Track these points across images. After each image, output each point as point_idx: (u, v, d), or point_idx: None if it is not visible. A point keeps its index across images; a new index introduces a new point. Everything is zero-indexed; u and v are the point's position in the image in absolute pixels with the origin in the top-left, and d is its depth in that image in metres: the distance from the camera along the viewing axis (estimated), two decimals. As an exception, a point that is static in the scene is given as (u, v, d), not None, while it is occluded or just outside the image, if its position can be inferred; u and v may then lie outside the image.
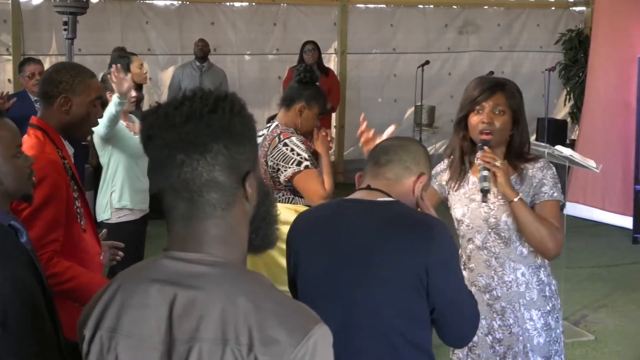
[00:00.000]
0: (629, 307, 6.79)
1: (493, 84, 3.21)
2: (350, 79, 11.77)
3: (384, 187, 2.48)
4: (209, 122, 1.61)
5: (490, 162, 3.08)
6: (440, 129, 11.51)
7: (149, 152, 1.65)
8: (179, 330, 1.58)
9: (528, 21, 12.55)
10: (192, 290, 1.59)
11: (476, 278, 3.23)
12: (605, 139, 9.59)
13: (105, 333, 1.65)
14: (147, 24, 10.79)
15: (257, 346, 1.52)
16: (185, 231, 1.64)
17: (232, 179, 1.63)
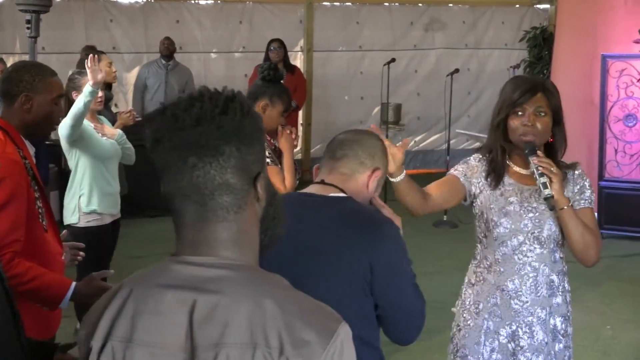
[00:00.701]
0: (594, 302, 6.85)
1: (533, 84, 3.13)
2: (316, 76, 11.76)
3: (338, 181, 2.49)
4: (220, 124, 1.57)
5: (547, 168, 3.01)
6: (406, 126, 11.54)
7: (156, 155, 1.60)
8: (201, 336, 1.53)
9: (493, 19, 12.62)
10: (213, 294, 1.55)
11: (505, 282, 3.15)
12: (570, 136, 9.54)
13: (117, 343, 1.59)
14: (112, 22, 10.71)
15: (288, 349, 1.50)
16: (196, 235, 1.60)
17: (243, 181, 1.60)
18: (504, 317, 3.14)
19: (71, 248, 3.46)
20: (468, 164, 3.26)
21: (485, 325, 3.17)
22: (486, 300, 3.17)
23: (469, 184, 3.23)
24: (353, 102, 11.99)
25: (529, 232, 3.11)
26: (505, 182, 3.18)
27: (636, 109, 8.69)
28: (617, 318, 6.47)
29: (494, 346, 3.15)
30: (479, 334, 3.17)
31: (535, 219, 3.12)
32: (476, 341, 3.17)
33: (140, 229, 8.83)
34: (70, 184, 5.41)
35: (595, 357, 5.72)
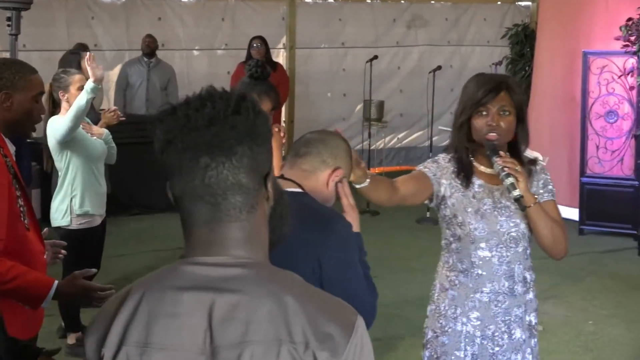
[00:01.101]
0: (576, 297, 6.89)
1: (497, 83, 3.09)
2: (299, 73, 11.76)
3: (297, 177, 2.52)
4: (234, 124, 1.55)
5: (512, 168, 2.99)
6: (389, 123, 11.56)
7: (167, 156, 1.58)
8: (222, 336, 1.52)
9: (475, 16, 12.66)
10: (232, 294, 1.53)
11: (484, 284, 3.11)
12: (552, 132, 9.71)
13: (132, 349, 1.56)
14: (93, 20, 10.66)
15: (313, 342, 1.50)
16: (209, 236, 1.58)
17: (255, 181, 1.59)
18: (483, 319, 3.12)
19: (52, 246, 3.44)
20: (438, 164, 3.21)
21: (465, 330, 3.13)
22: (463, 304, 3.14)
23: (438, 185, 3.16)
24: (336, 99, 12.00)
25: (505, 232, 3.09)
26: (474, 183, 3.15)
27: (617, 106, 8.74)
28: (598, 313, 6.51)
29: (474, 350, 3.12)
30: (459, 339, 3.14)
31: (510, 219, 3.10)
32: (456, 347, 3.14)
33: (123, 228, 8.81)
34: (59, 186, 5.34)
35: (577, 352, 5.75)
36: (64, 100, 5.23)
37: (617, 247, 8.46)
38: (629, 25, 8.41)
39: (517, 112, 3.11)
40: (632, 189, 8.52)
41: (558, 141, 9.57)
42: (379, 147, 11.78)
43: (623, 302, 6.75)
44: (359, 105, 11.60)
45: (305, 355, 1.50)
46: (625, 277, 7.49)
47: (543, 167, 3.25)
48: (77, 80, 5.23)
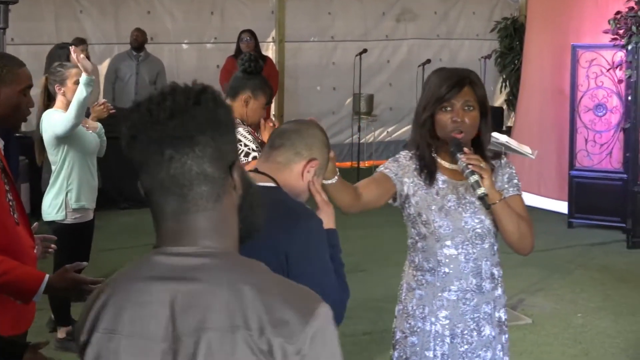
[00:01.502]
0: (565, 290, 6.92)
1: (460, 78, 3.02)
2: (288, 67, 11.75)
3: (272, 170, 2.50)
4: (194, 115, 1.59)
5: (476, 165, 2.92)
6: (379, 116, 11.58)
7: (133, 151, 1.62)
8: (183, 324, 1.56)
9: (464, 9, 12.67)
10: (192, 283, 1.58)
11: (452, 283, 3.06)
12: (541, 126, 9.74)
13: (102, 335, 1.62)
14: (82, 13, 10.63)
15: (268, 329, 1.53)
16: (177, 226, 1.62)
17: (220, 170, 1.62)
18: (452, 318, 3.07)
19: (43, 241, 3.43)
20: (399, 163, 3.13)
21: (434, 329, 3.08)
22: (432, 303, 3.08)
23: (400, 184, 3.09)
24: (325, 92, 11.99)
25: (470, 229, 3.04)
26: (438, 179, 3.09)
27: (606, 99, 8.76)
28: (587, 306, 6.53)
29: (444, 350, 3.08)
30: (428, 338, 3.09)
31: (475, 215, 3.05)
32: (426, 347, 3.09)
33: (112, 222, 8.80)
34: (54, 180, 5.33)
35: (566, 344, 5.78)
36: (60, 93, 5.22)
37: (606, 240, 8.50)
38: (617, 18, 8.42)
39: (481, 106, 3.05)
40: (621, 182, 8.55)
41: (547, 134, 9.60)
42: (369, 141, 11.79)
43: (611, 295, 6.78)
44: (349, 99, 11.61)
45: (260, 341, 1.53)
46: (614, 269, 7.52)
47: (508, 161, 3.19)
48: (74, 74, 5.22)
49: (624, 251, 8.14)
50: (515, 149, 6.30)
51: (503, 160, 3.18)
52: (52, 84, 5.25)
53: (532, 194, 9.86)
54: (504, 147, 6.35)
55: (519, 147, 6.32)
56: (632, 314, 6.35)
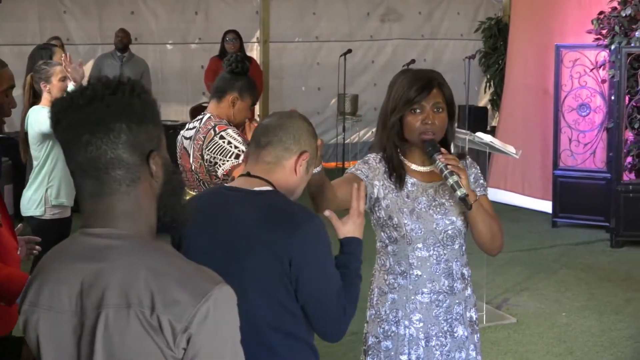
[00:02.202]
....
> [What is being asked]
Exclude the pictures and give back the rest of the data above exactly as written.

> [Exercise result]
Track these points across images. After each image, output each point as point_idx: (u, v, d), or point_idx: None if it is not visible. A point keeps its index across images; a new index introduces a new point. Everything is zero-indexed; u and v are the point's position in the image in absolute pixels with the origin in the top-left, and d is its depth in that image in metres: the distance from the camera along the viewing axis (estimated), two decimals. As an exception, a point that is static in the scene is given as (u, v, d), not None, while it is occluded or just outside the image, if its position can be inferred; u and v may then lie outside the image.
[00:00.000]
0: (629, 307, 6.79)
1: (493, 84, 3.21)
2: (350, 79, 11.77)
3: (384, 187, 2.48)
4: (209, 122, 1.61)
5: (490, 162, 3.08)
6: (440, 129, 11.51)
7: (149, 152, 1.65)
8: (179, 330, 1.58)
9: (528, 21, 12.55)
10: (192, 290, 1.59)
11: (476, 278, 3.23)
12: (605, 139, 9.59)
13: (105, 333, 1.65)
14: (147, 24, 10.79)
15: (257, 346, 1.52)
16: (185, 231, 1.64)
17: (232, 179, 1.63)
[00:00.701]
0: (594, 302, 6.85)
1: (533, 84, 3.13)
2: (316, 76, 11.76)
3: (338, 181, 2.49)
4: (220, 124, 1.57)
5: (547, 168, 3.01)
6: (406, 126, 11.54)
7: (156, 155, 1.60)
8: (201, 336, 1.53)
9: (493, 19, 12.62)
10: (213, 294, 1.55)
11: (505, 282, 3.15)
12: (570, 136, 9.54)
13: (117, 343, 1.59)
14: (112, 22, 10.71)
15: (288, 349, 1.50)
16: (196, 235, 1.60)
17: (243, 181, 1.60)
18: (504, 317, 3.14)
19: (71, 248, 3.46)
20: (468, 164, 3.26)
21: (485, 325, 3.17)
22: (486, 300, 3.17)
23: (469, 184, 3.23)
24: (353, 102, 11.99)
25: (529, 232, 3.11)
26: (505, 182, 3.18)
27: (636, 109, 8.69)
28: (617, 318, 6.47)
29: (494, 346, 3.15)
30: (479, 334, 3.17)
31: (535, 219, 3.12)
32: (476, 341, 3.17)
33: (140, 229, 8.83)
34: (70, 184, 5.41)
35: (595, 357, 5.72)
[00:01.101]
0: (576, 297, 6.89)
1: (497, 83, 3.09)
2: (299, 73, 11.76)
3: (297, 177, 2.52)
4: (234, 124, 1.55)
5: (512, 168, 2.99)
6: (389, 123, 11.56)
7: (167, 156, 1.58)
8: (222, 336, 1.52)
9: (475, 16, 12.66)
10: (232, 294, 1.53)
11: (484, 284, 3.11)
12: (552, 132, 9.71)
13: (132, 349, 1.56)
14: (93, 20, 10.66)
15: (313, 342, 1.50)
16: (209, 236, 1.58)
17: (255, 181, 1.59)
18: (483, 319, 3.12)
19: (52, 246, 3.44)
20: (438, 164, 3.21)
21: (465, 330, 3.13)
22: (463, 304, 3.14)
23: (438, 185, 3.16)
24: (336, 99, 12.00)
25: (505, 232, 3.09)
26: (474, 183, 3.15)
27: (617, 106, 8.74)
28: (598, 313, 6.51)
29: (474, 350, 3.12)
30: (459, 339, 3.14)
31: (510, 219, 3.10)
32: (456, 347, 3.14)
33: (123, 228, 8.81)
34: (59, 186, 5.34)
35: (577, 352, 5.75)
36: (64, 100, 5.23)
37: (617, 247, 8.46)
38: (629, 25, 8.41)
39: (517, 112, 3.11)
40: (632, 189, 8.52)
41: (558, 141, 9.57)
42: (379, 147, 11.78)
43: (623, 302, 6.75)
44: (359, 105, 11.60)
45: (305, 355, 1.50)
46: (625, 277, 7.49)
47: (543, 167, 3.25)
48: (77, 80, 5.23)
[00:01.502]
0: (565, 290, 6.92)
1: (460, 78, 3.02)
2: (288, 67, 11.75)
3: (272, 170, 2.50)
4: (194, 115, 1.59)
5: (476, 165, 2.92)
6: (379, 116, 11.58)
7: (133, 151, 1.62)
8: (183, 324, 1.56)
9: (464, 9, 12.67)
10: (192, 283, 1.58)
11: (452, 283, 3.06)
12: (541, 126, 9.74)
13: (102, 335, 1.62)
14: (82, 13, 10.63)
15: (268, 329, 1.53)
16: (177, 226, 1.62)
17: (220, 170, 1.62)
18: (452, 318, 3.07)
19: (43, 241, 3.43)
20: (399, 163, 3.13)
21: (434, 329, 3.08)
22: (432, 303, 3.08)
23: (400, 184, 3.09)
24: (325, 92, 11.99)
25: (470, 229, 3.04)
26: (438, 179, 3.09)
27: (606, 99, 8.76)
28: (587, 306, 6.53)
29: (444, 350, 3.08)
30: (428, 338, 3.09)
31: (475, 215, 3.05)
32: (426, 347, 3.09)
33: (112, 222, 8.80)
34: (54, 180, 5.33)
35: (566, 344, 5.78)
36: (60, 93, 5.22)
37: (606, 240, 8.50)
38: (617, 18, 8.42)
39: (481, 106, 3.05)
40: (621, 182, 8.55)
41: (547, 134, 9.60)
42: (369, 141, 11.79)
43: (611, 295, 6.78)
44: (349, 99, 11.61)
45: (260, 341, 1.53)
46: (614, 269, 7.52)
47: (508, 161, 3.19)
48: (74, 74, 5.22)
49: (624, 251, 8.14)
50: (515, 149, 6.30)
51: (503, 160, 3.18)
52: (52, 84, 5.25)
53: (532, 194, 9.86)
54: (504, 147, 6.35)
55: (519, 147, 6.32)
56: (632, 314, 6.35)
[00:02.202]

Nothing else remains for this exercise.